Another very useful piece of interactive software is Objection! by Ashley Lipson, which is distributed by Transmedia, Inc. in Toledo, Ohio. Mr. Lipson is the author of two books on evidence published by Matthew Bender. Objection! is a wonderful and relatively inexpensive program (under $150) that places the viewer in a simple animation of a murder trial. The viewer represents the defendant, and by using letter codes on the keyboard (e.g., H for Hearsay, B for violates the Best Evidence Rule, Q for Proper Question) the viewer either objects as a prosecutor questions witnesses, or indicates the particular question is proper. A quirky sense of humor often surfaces. Faced with a difficult witness, for example, the prosecutor may indulge in a few colorful insults.
Points are awarded for responding quickly and correctly; the quicker, the higher the score. At the end of the witness's testimony questions are asked about its substance. By accruing enough points and answering the post-testimony questions correctly, the user may proceed to the next witness. Success at each level allows the viewer to hear the testimony of five witnesses, with the real murderer identified at the fifth level.
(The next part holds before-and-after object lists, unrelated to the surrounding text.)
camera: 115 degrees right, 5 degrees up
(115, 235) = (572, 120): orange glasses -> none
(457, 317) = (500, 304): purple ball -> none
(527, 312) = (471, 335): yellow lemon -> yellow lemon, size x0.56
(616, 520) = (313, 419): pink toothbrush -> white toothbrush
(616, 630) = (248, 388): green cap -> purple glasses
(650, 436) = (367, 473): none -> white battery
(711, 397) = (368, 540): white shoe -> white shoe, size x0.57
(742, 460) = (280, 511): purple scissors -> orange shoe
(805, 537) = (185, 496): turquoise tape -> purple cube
All of this roughly reflects the need to make fast and correct decisions at trial, and to recall the important aspects of a witness's testimony. The program seems to have endless permutations so that the questions, testimony and crucial facts change from use to use. The real culprit also changes. You will be glad to hear, however, that your client is always innocent.
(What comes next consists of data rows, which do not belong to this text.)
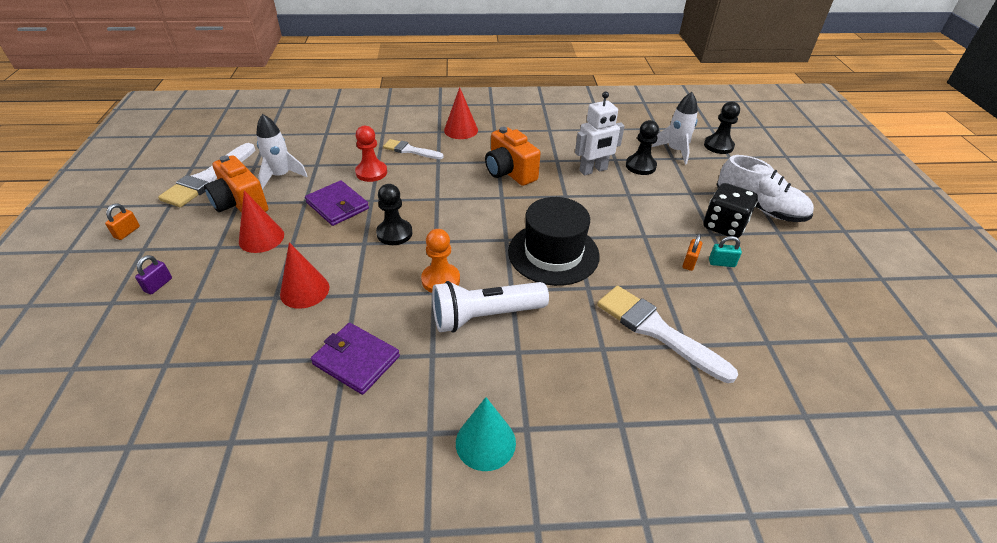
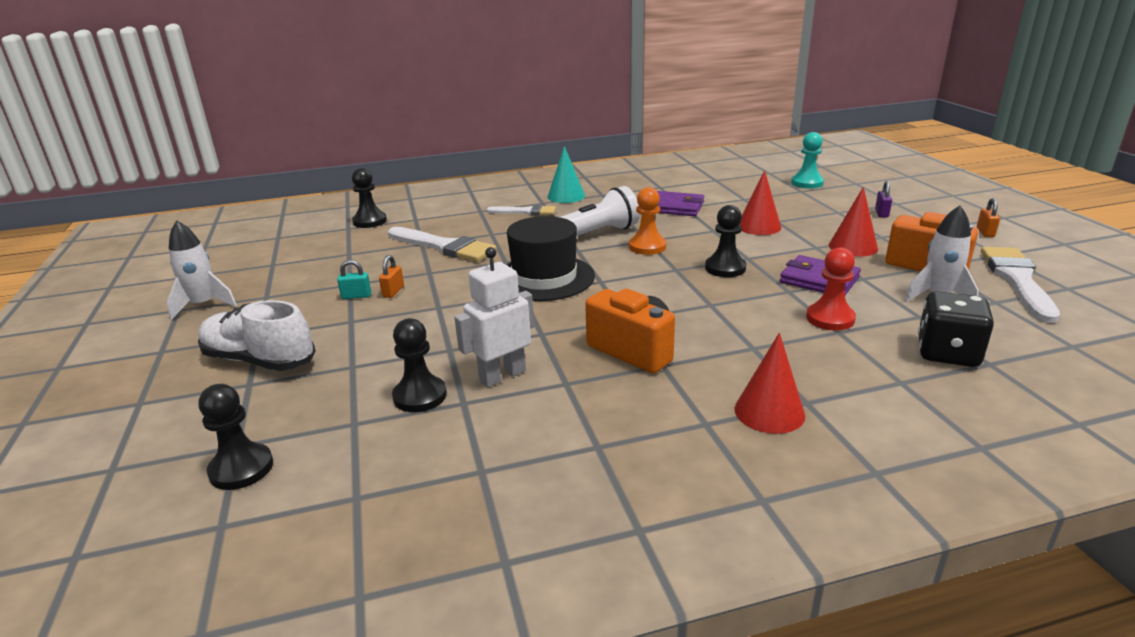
camera: 170 degrees right, 15 degrees down
(128, 387) = (807, 183): none -> turquoise pawn
(410, 150) = (815, 358): white brush -> white brush (525, 212)
(675, 151) = (341, 440): white rocket -> white rocket (203, 305)
(724, 226) = (329, 331): black dice -> black dice (947, 353)
(782, 430) = (370, 221): none -> black pawn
The most recent update of Objection! contains an "Explanation" feature which can be accessed after each question. The application of the rule or principle to the particular question is then explained, with citations. Evidentiary issues are given more comprehensive treatment in Mr. Lipson's well written materials which accompany the software.
A Beta version of a civil Objection! program has just been released. Based on automobile accident lawsuit, it covers documentary, demonstrative and testimonial evidence issues. It appears to match and even surpass the high quality of the original Objection!
Inevitably this kind of program requires a central coordinator. Our office administrator assists in calendaring the events, tracking down information on new resources, making arrangements with outside speakers, and contacting professional organizations. She also makes sure bagels, donuts and the like are available for a morning meeting, or a catered meal at lunch.
Partnership commitment also is essential. Our managing and hiring partners both are integrally involved with the program. All our partners have set aside time to lead educational meetings and otherwise lend assistance. The process itself has added to firm camaraderie and given associate education a needed emphasis among the distractions of our day to day practice.
Investing in associate development is investing in the firm's future. A law firm's single most important asset is the excellence of its lawyers. Any long range plan must address the need to help young lawyers improve themselves.
In-house educational programs help fill that need. Such programs can be cost-effective even for small and medium-sized firms. They also promote firm camaraderie, and recapture some of the benefits of mentoring lost in today's practice.